> Problem statement: Search the data below for the string "LIST". Extract every line that contains it.

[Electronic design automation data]
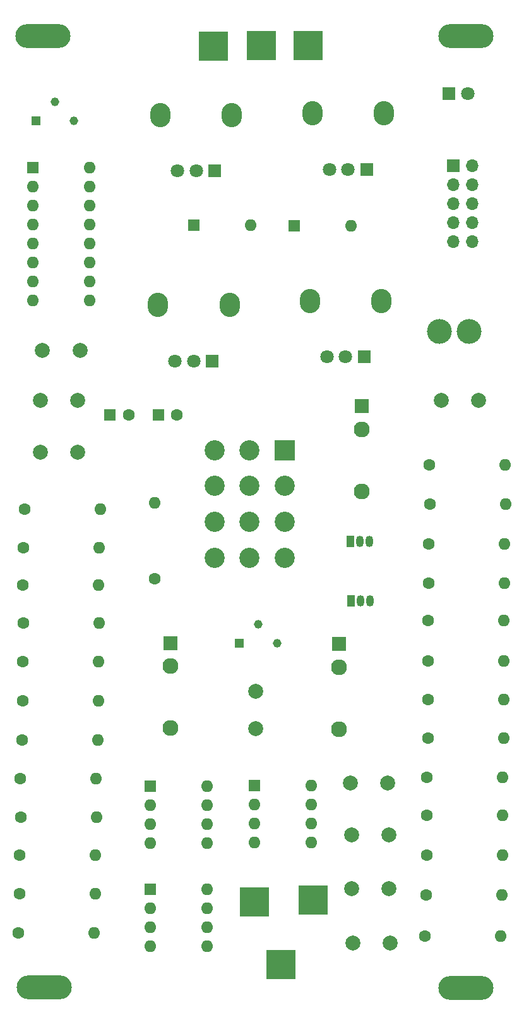
<source format=gbr>
%TF.GenerationSoftware,KiCad,Pcbnew,5.1.7*%
%TF.CreationDate,2020-11-10T17:44:51+01:00*%
%TF.ProjectId,AS3310-ADSR,41533333-3130-42d4-9144-53522e6b6963,1*%
%TF.SameCoordinates,Original*%
%TF.FileFunction,Soldermask,Top*%
%TF.FilePolarity,Negative*%
%FSLAX46Y46*%
G04 Gerber Fmt 4.6, Leading zero omitted, Abs format (unit mm)*
G04 Created by KiCad (PCBNEW 5.1.7) date 2020-11-10 17:44:51*
%MOMM*%
%LPD*%
G01*
G04 APERTURE LIST*
%ADD10C,3.320000*%
%ADD11C,1.168000*%
%ADD12R,1.168000X1.168000*%
%ADD13C,1.600000*%
%ADD14R,1.600000X1.600000*%
%ADD15O,7.400000X3.200000*%
%ADD16C,2.130000*%
%ADD17R,1.930000X1.830000*%
%ADD18R,4.000000X4.000000*%
%ADD19C,2.700000*%
%ADD20R,2.700000X2.700000*%
%ADD21O,1.600000X1.600000*%
%ADD22C,1.800000*%
%ADD23R,1.800000X1.800000*%
%ADD24O,2.720000X3.240000*%
%ADD25R,1.050000X1.500000*%
%ADD26O,1.050000X1.500000*%
%ADD27O,1.700000X1.700000*%
%ADD28R,1.700000X1.700000*%
%ADD29C,2.000000*%
G04 APERTURE END LIST*
D10*
%TO.C,SW2*%
X141300000Y-75190000D03*
X145300000Y-75190000D03*
%TD*%
D11*
%TO.C,RV6*%
X89680000Y-44490000D03*
X92220000Y-47030000D03*
D12*
X87140000Y-47030000D03*
%TD*%
D11*
%TO.C,RV5*%
X117010000Y-114440000D03*
X119550000Y-116980000D03*
D12*
X114470000Y-116980000D03*
%TD*%
D13*
%TO.C,C10*%
X106070000Y-86350000D03*
D14*
X103570000Y-86350000D03*
%TD*%
D13*
%TO.C,C9*%
X99620000Y-86350000D03*
D14*
X97120000Y-86350000D03*
%TD*%
D15*
%TO.C,TOP_RIGHT_MOUNT*%
X144870000Y-35670000D03*
%TD*%
%TO.C,TOP_LEFT_MOUNT*%
X88080000Y-35710000D03*
%TD*%
%TO.C,BOTTOM_LEFT_MOUNT*%
X88320000Y-162980000D03*
%TD*%
%TO.C,BOTTOM_RIGHT_MOUNT*%
X144820000Y-163060000D03*
%TD*%
D16*
%TO.C,J3*%
X105180000Y-128320000D03*
D17*
X105180000Y-116920000D03*
D16*
X105180000Y-120020000D03*
%TD*%
D18*
%TO.C,TP6*%
X123710000Y-36950000D03*
%TD*%
%TO.C,TP5*%
X117450000Y-36950000D03*
%TD*%
%TO.C,TP4*%
X110950000Y-37070000D03*
%TD*%
D19*
%TO.C,S1*%
X120510000Y-105510000D03*
X120510000Y-100710000D03*
D20*
X120510000Y-91110000D03*
D19*
X120510000Y-95910000D03*
X111110000Y-105510000D03*
X111110000Y-100710000D03*
X111110000Y-91110000D03*
X111110000Y-95910000D03*
X115810000Y-105510000D03*
X115810000Y-100710000D03*
X115810000Y-91110000D03*
X115810000Y-95910000D03*
%TD*%
D13*
%TO.C,R26*%
X139370000Y-156140000D03*
D21*
X149530000Y-156140000D03*
%TD*%
D22*
%TO.C,D3*%
X145090000Y-43350000D03*
D23*
X142550000Y-43350000D03*
%TD*%
D21*
%TO.C,U4*%
X110100000Y-136130000D03*
X102480000Y-143750000D03*
X110100000Y-138670000D03*
X102480000Y-141210000D03*
X110100000Y-141210000D03*
X102480000Y-138670000D03*
X110100000Y-143750000D03*
D14*
X102480000Y-136130000D03*
%TD*%
D21*
%TO.C,U3*%
X124090000Y-135970000D03*
X116470000Y-143590000D03*
X124090000Y-138510000D03*
X116470000Y-141050000D03*
X124090000Y-141050000D03*
X116470000Y-138510000D03*
X124090000Y-143590000D03*
D14*
X116470000Y-135970000D03*
%TD*%
D21*
%TO.C,U2*%
X94400000Y-53300000D03*
X86780000Y-71080000D03*
X94400000Y-55840000D03*
X86780000Y-68540000D03*
X94400000Y-58380000D03*
X86780000Y-66000000D03*
X94400000Y-60920000D03*
X86780000Y-63460000D03*
X94400000Y-63460000D03*
X86780000Y-60920000D03*
X94400000Y-66000000D03*
X86780000Y-58380000D03*
X94400000Y-68540000D03*
X86780000Y-55840000D03*
X94400000Y-71080000D03*
D14*
X86780000Y-53300000D03*
%TD*%
D21*
%TO.C,U1*%
X110140000Y-149880000D03*
X102520000Y-157500000D03*
X110140000Y-152420000D03*
X102520000Y-154960000D03*
X110140000Y-154960000D03*
X102520000Y-152420000D03*
X110140000Y-157500000D03*
D14*
X102520000Y-149880000D03*
%TD*%
D18*
%TO.C,TP3*%
X124330000Y-151300000D03*
%TD*%
%TO.C,TP2*%
X120010000Y-159960000D03*
%TD*%
%TO.C,TP1*%
X116480000Y-151550000D03*
%TD*%
D24*
%TO.C,RV4*%
X133510000Y-71130000D03*
X123910000Y-71130000D03*
D22*
X126210000Y-78630000D03*
X128710000Y-78630000D03*
D23*
X131210000Y-78630000D03*
%TD*%
D24*
%TO.C,RV3*%
X133840000Y-46030000D03*
X124240000Y-46030000D03*
D22*
X126540000Y-53530000D03*
X129040000Y-53530000D03*
D23*
X131540000Y-53530000D03*
%TD*%
D24*
%TO.C,RV2*%
X113470000Y-46250000D03*
X103870000Y-46250000D03*
D22*
X106170000Y-53750000D03*
X108670000Y-53750000D03*
D23*
X111170000Y-53750000D03*
%TD*%
D24*
%TO.C,RV1*%
X113140000Y-71690000D03*
X103540000Y-71690000D03*
D22*
X105840000Y-79190000D03*
X108340000Y-79190000D03*
D23*
X110840000Y-79190000D03*
%TD*%
D13*
%TO.C,R25*%
X139470000Y-150690000D03*
D21*
X149630000Y-150690000D03*
%TD*%
D13*
%TO.C,R24*%
X139630000Y-145350000D03*
D21*
X149790000Y-145350000D03*
%TD*%
D13*
%TO.C,R23*%
X139570000Y-140020000D03*
D21*
X149730000Y-140020000D03*
%TD*%
D13*
%TO.C,R22*%
X139620000Y-134890000D03*
D21*
X149780000Y-134890000D03*
%TD*%
D13*
%TO.C,R21*%
X139780000Y-129630000D03*
D21*
X149940000Y-129630000D03*
%TD*%
D13*
%TO.C,R20*%
X139780000Y-124490000D03*
D21*
X149940000Y-124490000D03*
%TD*%
D13*
%TO.C,R19*%
X139780000Y-119300000D03*
D21*
X149940000Y-119300000D03*
%TD*%
D13*
%TO.C,R18*%
X139780000Y-113940000D03*
D21*
X149940000Y-113940000D03*
%TD*%
D13*
%TO.C,R17*%
X139870000Y-108940000D03*
D21*
X150030000Y-108940000D03*
%TD*%
D13*
%TO.C,R16*%
X139870000Y-103660000D03*
D21*
X150030000Y-103660000D03*
%TD*%
D13*
%TO.C,R15*%
X140000000Y-98310000D03*
D21*
X150160000Y-98310000D03*
%TD*%
D13*
%TO.C,R14*%
X139960000Y-93120000D03*
D21*
X150120000Y-93120000D03*
%TD*%
D13*
%TO.C,R13*%
X103110000Y-108310000D03*
D21*
X103110000Y-98150000D03*
%TD*%
D13*
%TO.C,R12*%
X84830000Y-155750000D03*
D21*
X94990000Y-155750000D03*
%TD*%
D13*
%TO.C,R11*%
X85020000Y-150510000D03*
D21*
X95180000Y-150510000D03*
%TD*%
D13*
%TO.C,R10*%
X85020000Y-145300000D03*
D21*
X95180000Y-145300000D03*
%TD*%
D13*
%TO.C,R9*%
X85150000Y-140210000D03*
D21*
X95310000Y-140210000D03*
%TD*%
D13*
%TO.C,R8*%
X85090000Y-135110000D03*
D21*
X95250000Y-135110000D03*
%TD*%
D13*
%TO.C,R7*%
X85280000Y-129910000D03*
D21*
X95440000Y-129910000D03*
%TD*%
D13*
%TO.C,R6*%
X85400000Y-124620000D03*
D21*
X95560000Y-124620000D03*
%TD*%
D13*
%TO.C,R5*%
X85440000Y-119390000D03*
D21*
X95600000Y-119390000D03*
%TD*%
D13*
%TO.C,R4*%
X85470000Y-114240000D03*
D21*
X95630000Y-114240000D03*
%TD*%
D13*
%TO.C,R3*%
X85400000Y-109180000D03*
D21*
X95560000Y-109180000D03*
%TD*%
D13*
%TO.C,R2*%
X85480000Y-104170000D03*
D21*
X95640000Y-104170000D03*
%TD*%
D13*
%TO.C,R1*%
X85630000Y-99020000D03*
D21*
X95790000Y-99020000D03*
%TD*%
D25*
%TO.C,Q2*%
X129450000Y-111290000D03*
D26*
X131990000Y-111290000D03*
X130720000Y-111290000D03*
%TD*%
D25*
%TO.C,Q1*%
X129360000Y-103310000D03*
D26*
X131900000Y-103310000D03*
X130630000Y-103310000D03*
%TD*%
D16*
%TO.C,J4*%
X130880000Y-96610000D03*
D17*
X130880000Y-85210000D03*
D16*
X130880000Y-88310000D03*
%TD*%
D27*
%TO.C,J2*%
X145680000Y-63170000D03*
X143140000Y-63170000D03*
X145680000Y-60630000D03*
X143140000Y-60630000D03*
X145680000Y-58090000D03*
X143140000Y-58090000D03*
X145680000Y-55550000D03*
X143140000Y-55550000D03*
X145680000Y-53010000D03*
D28*
X143140000Y-53010000D03*
%TD*%
D16*
%TO.C,J1*%
X127800000Y-128480000D03*
D17*
X127800000Y-117080000D03*
D16*
X127800000Y-120180000D03*
%TD*%
D21*
%TO.C,D2*%
X129460000Y-61090000D03*
D14*
X121840000Y-61090000D03*
%TD*%
D21*
%TO.C,D1*%
X115990000Y-61020000D03*
D14*
X108370000Y-61020000D03*
%TD*%
D29*
%TO.C,C11*%
X141570000Y-84480000D03*
X146570000Y-84480000D03*
%TD*%
%TO.C,C8*%
X134540000Y-149800000D03*
X129540000Y-149800000D03*
%TD*%
%TO.C,C7*%
X134490000Y-142630000D03*
X129490000Y-142630000D03*
%TD*%
%TO.C,C6*%
X92810000Y-91370000D03*
X87810000Y-91370000D03*
%TD*%
%TO.C,C5*%
X92810000Y-84430000D03*
X87810000Y-84430000D03*
%TD*%
%TO.C,C4*%
X134680000Y-157050000D03*
X129680000Y-157050000D03*
%TD*%
%TO.C,C3*%
X93070000Y-77750000D03*
X88070000Y-77750000D03*
%TD*%
%TO.C,C2*%
X134380000Y-135660000D03*
X129380000Y-135660000D03*
%TD*%
%TO.C,C1*%
X116660000Y-123380000D03*
X116660000Y-128380000D03*
%TD*%
M02*

</source>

> Written reply:
G04 APERTURE LIST*
G04 APERTURE END LIST*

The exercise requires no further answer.